When Intel mentions an announcement in its Intel Structure Command Extension and Programming Reference for Future Capabilities the corporate normally cites the primary microarchitecture it helps, stating that its successors additionally help it ( or are set) help it) by typing it & # 39; later & # 39; identify and the phrase microarchitecture For instance, Intel's authentic AVX is by Intel & # 39; s Sandy Bridge and later & # 39; s; supported.

gif;base64,R0lGODlhAQABAAAAACH5BAEKAAEALAAAAAABAAEAAAICTAEAOw== - Intel Structure Handbook Updates: bfloat16 for Cooper Lake Xeon Scalable Solely? gif;base64,R0lGODlhAQABAAAAACH5BAEKAAEALAAAAAABAAEAAAICTAEAOw== - Intel Structure Handbook Updates: bfloat16 for Cooper Lake Xeon Scalable Solely?

This isn’t the case with AVX512_BF16. This ought to be supported by "Future Cooper Lake". After the Cooper Lake SP platform comes the long-awaited 10nm Ice Lake SP server platform, and it will likely be just a little unusual if it helps one thing its predecessor doesn’t help.
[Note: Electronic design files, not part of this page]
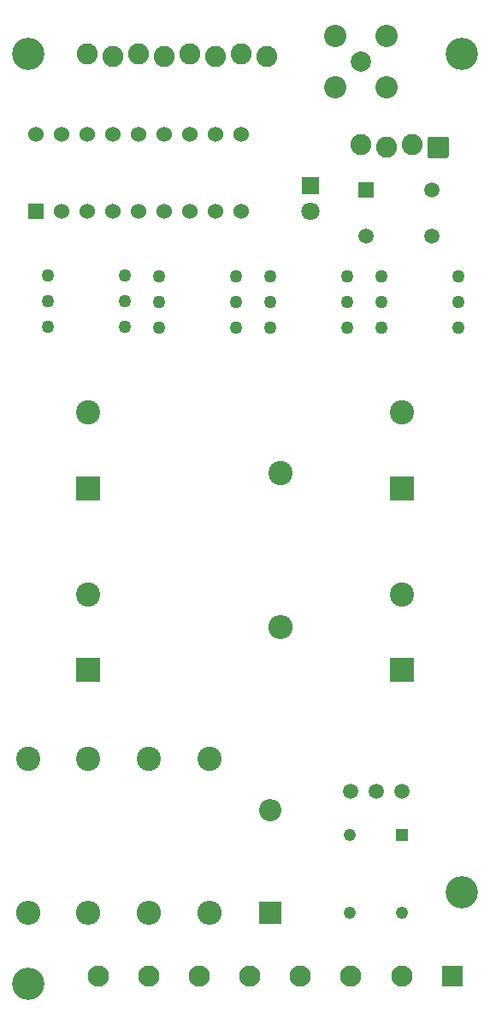
<source format=gts>
G04 #@! TF.GenerationSoftware,KiCad,Pcbnew,(5.1.7)-1*
G04 #@! TF.CreationDate,2021-02-12T16:01:14-08:00*
G04 #@! TF.ProjectId,tx,74782e6b-6963-4616-945f-706362585858,rev?*
G04 #@! TF.SameCoordinates,Original*
G04 #@! TF.FileFunction,Soldermask,Top*
G04 #@! TF.FilePolarity,Negative*
%FSLAX46Y46*%
G04 Gerber Fmt 4.6, Leading zero omitted, Abs format (unit mm)*
G04 Created by KiCad (PCBNEW (5.1.7)-1) date 2021-02-12 16:01:14*
%MOMM*%
%LPD*%
G01*
G04 APERTURE LIST*
%ADD10C,1.498600*%
%ADD11R,2.100000X2.100000*%
%ADD12C,2.100000*%
%ADD13C,3.200000*%
%ADD14R,1.524000X1.524000*%
%ADD15C,1.524000*%
%ADD16C,1.270000*%
%ADD17R,1.498600X1.498600*%
%ADD18O,2.400000X2.400000*%
%ADD19C,2.400000*%
%ADD20C,2.082800*%
%ADD21C,2.006600*%
%ADD22C,2.209800*%
%ADD23R,1.210000X1.210000*%
%ADD24C,1.210000*%
%ADD25O,2.200000X2.200000*%
%ADD26R,2.200000X2.200000*%
%ADD27C,1.800000*%
%ADD28R,1.800000X1.800000*%
%ADD29R,2.400000X2.400000*%
G04 APERTURE END LIST*
D10*
X158000000Y-124000000D03*
X155460000Y-124000000D03*
X152920000Y-124000000D03*
D11*
X163000000Y-142250000D03*
D12*
X158000000Y-142250000D03*
X153000000Y-142250000D03*
X148000000Y-142250000D03*
X143000000Y-142250000D03*
X138000000Y-142250000D03*
X133000000Y-142250000D03*
X128000000Y-142250000D03*
D13*
X164000000Y-134000000D03*
X121000000Y-143000000D03*
X164000000Y-51000000D03*
X121000000Y-51000000D03*
D14*
X121760000Y-66620000D03*
D15*
X124300000Y-66620000D03*
X126840000Y-66620000D03*
X129380000Y-66620000D03*
X131920000Y-66620000D03*
X134460000Y-66620000D03*
X137000000Y-66620000D03*
X139540000Y-66620000D03*
X142080000Y-66620000D03*
X142080000Y-59000000D03*
X139540000Y-59000000D03*
X137000000Y-59000000D03*
X134460000Y-59000000D03*
X131920000Y-59000000D03*
X129380000Y-59000000D03*
X126840000Y-59000000D03*
X124300000Y-59000000D03*
X121760000Y-59000000D03*
D16*
X145000000Y-73000000D03*
X145000000Y-75540000D03*
X145000000Y-78080000D03*
X152620000Y-78080000D03*
X152620000Y-75540000D03*
X152620000Y-73000000D03*
X156000000Y-73000000D03*
X156000000Y-75540000D03*
X156000000Y-78080000D03*
X163620000Y-78080000D03*
X163620000Y-75540000D03*
X163620000Y-73000000D03*
X123000000Y-72920000D03*
X123000000Y-75460000D03*
X123000000Y-78000000D03*
X130620000Y-78000000D03*
X130620000Y-75460000D03*
X130620000Y-72920000D03*
X134000000Y-73000000D03*
X134000000Y-75540000D03*
X134000000Y-78080000D03*
X141620000Y-78080000D03*
X141620000Y-75540000D03*
X141620000Y-73000000D03*
D17*
X154499999Y-64499999D03*
D10*
X154499999Y-69000000D03*
X161000001Y-69000000D03*
X161000001Y-64499999D03*
D18*
X139000000Y-136000000D03*
D19*
X139000000Y-120760000D03*
D18*
X133000000Y-136000000D03*
D19*
X133000000Y-120760000D03*
D18*
X127000000Y-136000000D03*
D19*
X127000000Y-120760000D03*
D18*
X121000000Y-136000000D03*
D19*
X121000000Y-120760000D03*
D18*
X146000000Y-107740000D03*
D19*
X146000000Y-92500000D03*
D20*
X154000000Y-60000000D03*
X159080000Y-60000000D03*
G36*
G01*
X162661400Y-59314200D02*
X162661400Y-61193800D01*
G75*
G02*
X162559800Y-61295400I-101600J0D01*
G01*
X160680200Y-61295400D01*
G75*
G02*
X160578600Y-61193800I0J101600D01*
G01*
X160578600Y-59314200D01*
G75*
G02*
X160680200Y-59212600I101600J0D01*
G01*
X162559800Y-59212600D01*
G75*
G02*
X162661400Y-59314200I0J-101600D01*
G01*
G37*
X156540000Y-60254000D03*
D21*
X154000000Y-51750000D03*
D22*
X151460000Y-49210000D03*
X151460000Y-54290000D03*
X156540000Y-54290000D03*
X156540000Y-49210000D03*
D20*
X126840000Y-51000000D03*
X129380000Y-51254000D03*
X131920000Y-51000000D03*
X134460000Y-51254000D03*
X137000000Y-51000000D03*
X139540000Y-51254000D03*
X142080000Y-51000000D03*
X144620000Y-51254000D03*
D23*
X158000000Y-128300000D03*
D24*
X152900000Y-128300000D03*
X152900000Y-136000000D03*
X158000000Y-136000000D03*
D25*
X145000000Y-125840000D03*
D26*
X145000000Y-136000000D03*
D27*
X149000000Y-66600000D03*
D28*
X149000000Y-64060000D03*
D19*
X158000000Y-104500000D03*
D29*
X158000000Y-112000000D03*
D19*
X158000000Y-86500000D03*
D29*
X158000000Y-94000000D03*
D19*
X127000000Y-104500000D03*
D29*
X127000000Y-112000000D03*
D19*
X127000000Y-86500000D03*
D29*
X127000000Y-94000000D03*
M02*

</source>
Nevertheless, this isn’t a very inconceivable situation. Intel plans to supply differentiated options lately, so it could be the case to regulate Cooper Lake SP for particular workloads and to focus Ice Lake SP on others.

We have now requested Intel for extra data and can replace the story as we study extra about this matter.

Associated Studying

Supply: Programming Reference for Intel Structure Command Units and Future Options (by way of InstLatX64 / Twitter )

Leave a Comment

This site uses Akismet to reduce spam. Learn how your comment data is processed.